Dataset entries
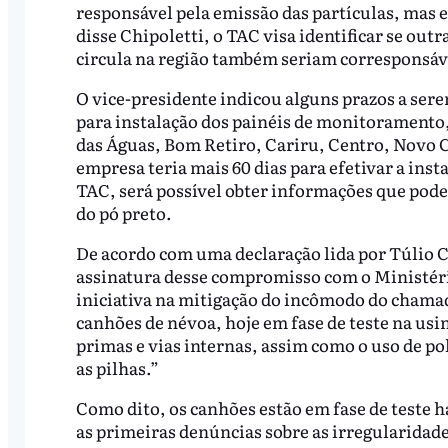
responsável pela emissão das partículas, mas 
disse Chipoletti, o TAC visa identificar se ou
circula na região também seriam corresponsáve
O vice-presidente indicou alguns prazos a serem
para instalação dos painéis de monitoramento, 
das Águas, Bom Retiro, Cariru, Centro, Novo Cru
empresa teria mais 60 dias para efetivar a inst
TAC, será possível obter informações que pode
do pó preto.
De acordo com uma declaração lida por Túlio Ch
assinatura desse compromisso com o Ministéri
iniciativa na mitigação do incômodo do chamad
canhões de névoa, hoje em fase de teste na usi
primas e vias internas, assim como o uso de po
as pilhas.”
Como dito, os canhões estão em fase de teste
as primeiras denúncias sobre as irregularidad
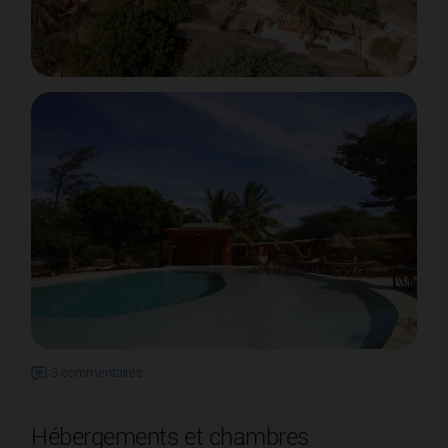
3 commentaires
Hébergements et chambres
* * *
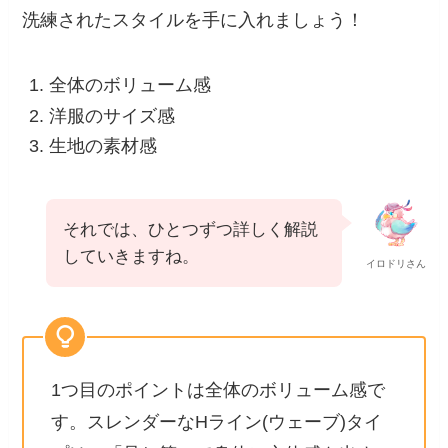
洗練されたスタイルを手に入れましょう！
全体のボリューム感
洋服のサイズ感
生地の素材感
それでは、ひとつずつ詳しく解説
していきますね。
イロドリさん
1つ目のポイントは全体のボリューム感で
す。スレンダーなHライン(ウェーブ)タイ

Work task |
Rewrite the rows from the line with "洗練されたスタイルを手に入れましょう！" to the line with "す。スレンダーなHライン(ウェーブ)タイ", changing "ボリューム感" to "バランス" and keeping everything else the same. Return only those lines.

Result of the task |
洗練されたスタイルを手に入れましょう！
全体のバランス
洋服のサイズ感
生地の素材感
それでは、ひとつずつ詳しく解説
していきますね。
イロドリさん
1つ目のポイントは全体のバランスで
す。スレンダーなHライン(ウェーブ)タイ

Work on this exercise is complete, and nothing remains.